SUPPLIED RECORDS:
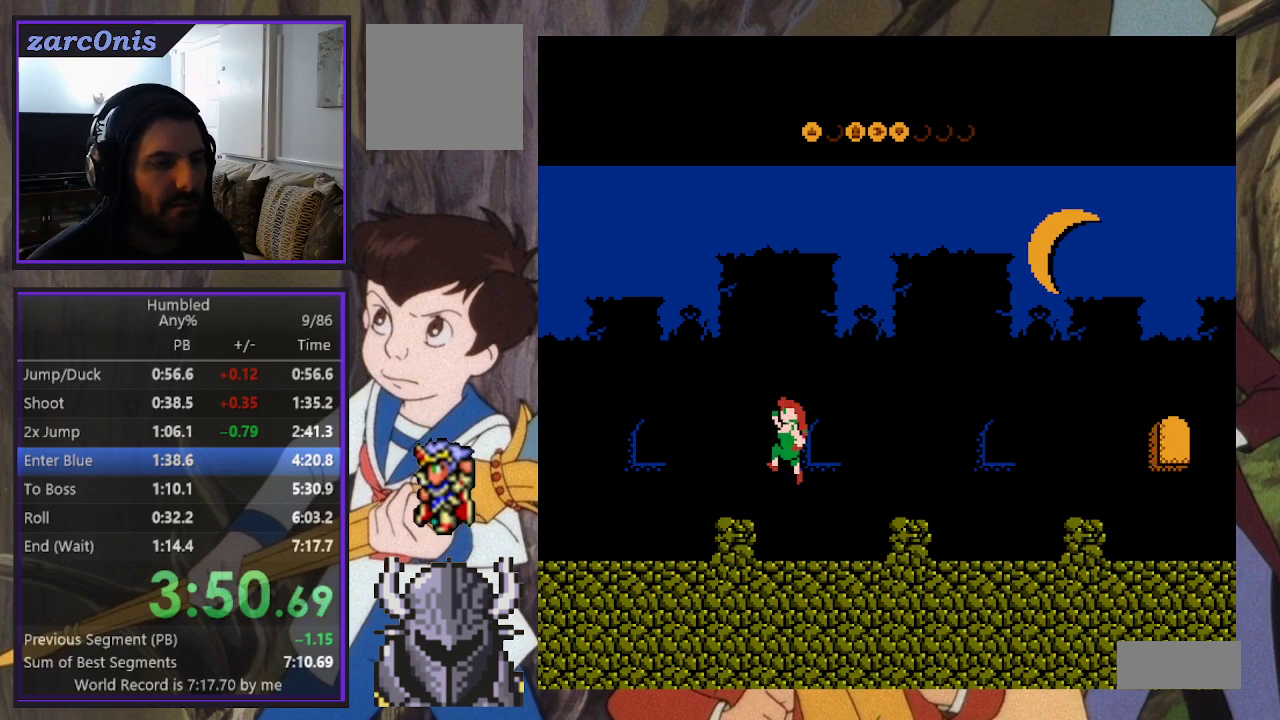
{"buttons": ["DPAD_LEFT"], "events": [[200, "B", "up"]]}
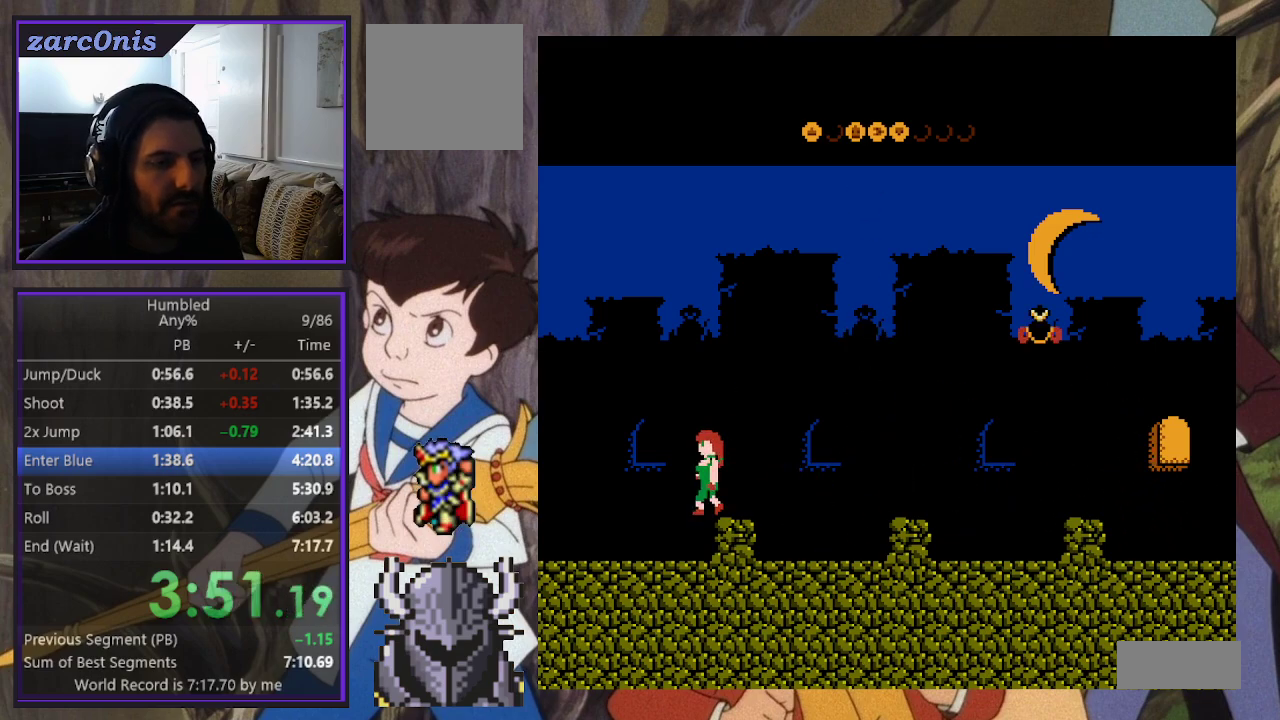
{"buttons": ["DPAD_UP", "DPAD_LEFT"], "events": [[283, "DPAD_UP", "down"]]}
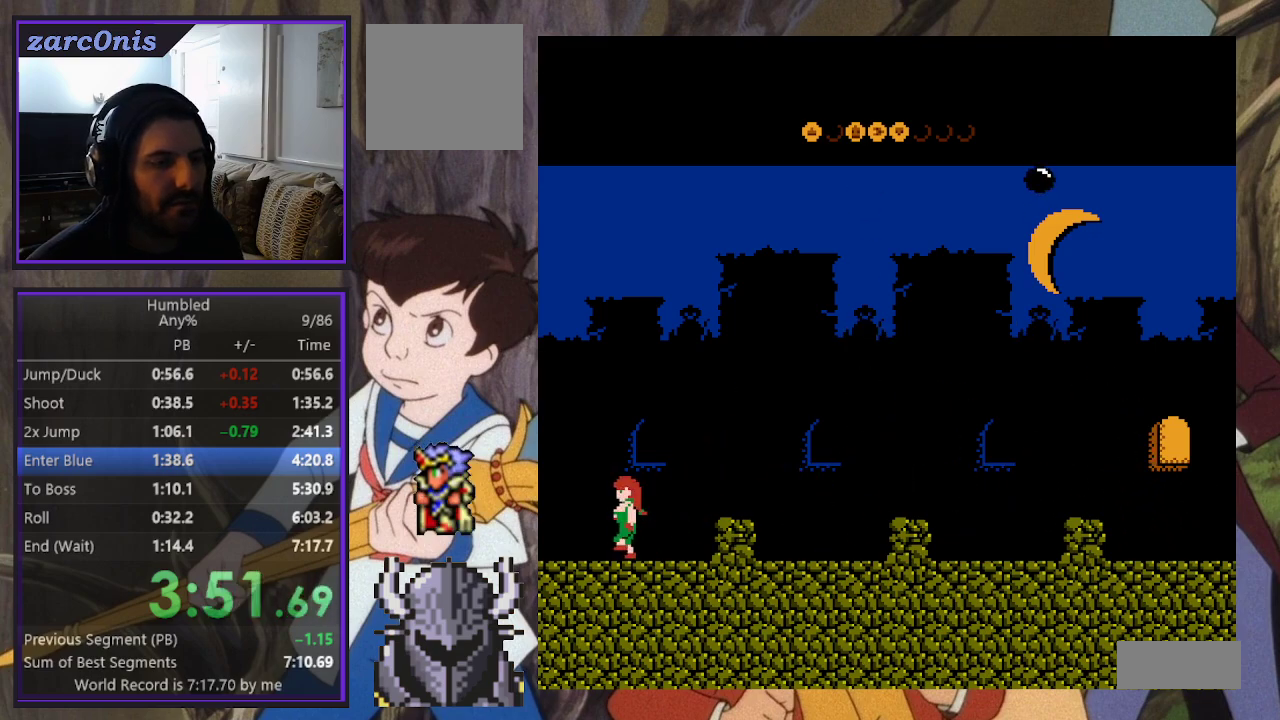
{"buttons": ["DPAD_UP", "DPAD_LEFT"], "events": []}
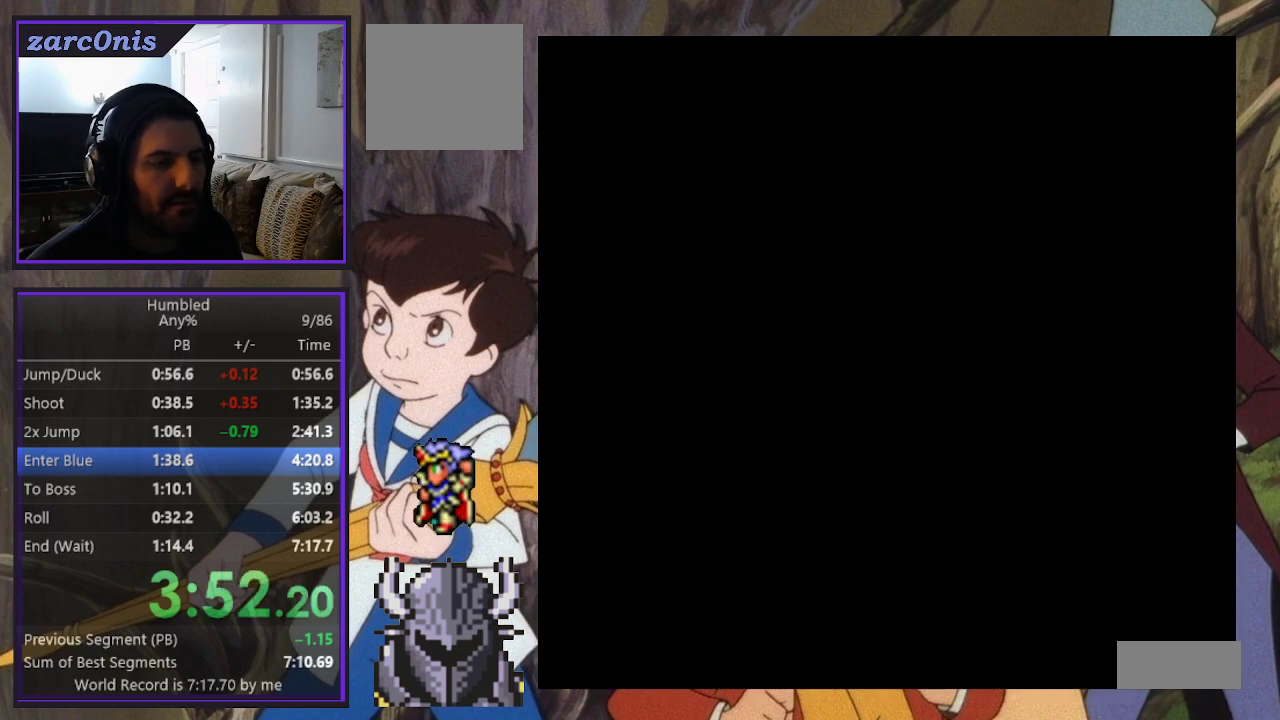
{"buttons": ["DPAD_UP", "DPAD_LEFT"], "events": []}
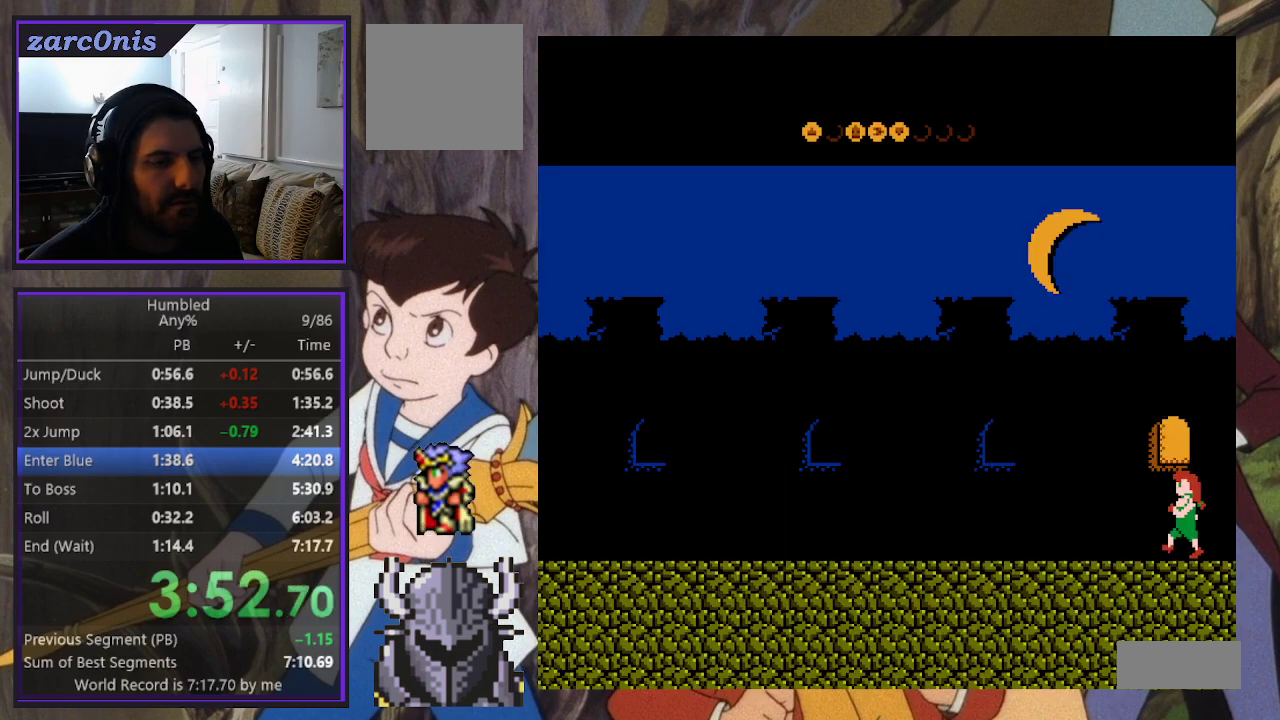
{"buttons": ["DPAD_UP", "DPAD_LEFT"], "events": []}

TASK DESCRIPTION: The records above are to be reproduced exactly; the pictures are to be left out.

ANSWER BOX:
{"buttons": ["DPAD_LEFT"], "events": [[200, "B", "up"]]}
{"buttons": ["DPAD_UP", "DPAD_LEFT"], "events": [[283, "DPAD_UP", "down"]]}
{"buttons": ["DPAD_UP", "DPAD_LEFT"], "events": []}
{"buttons": ["DPAD_UP", "DPAD_LEFT"], "events": []}
{"buttons": ["DPAD_UP", "DPAD_LEFT"], "events": []}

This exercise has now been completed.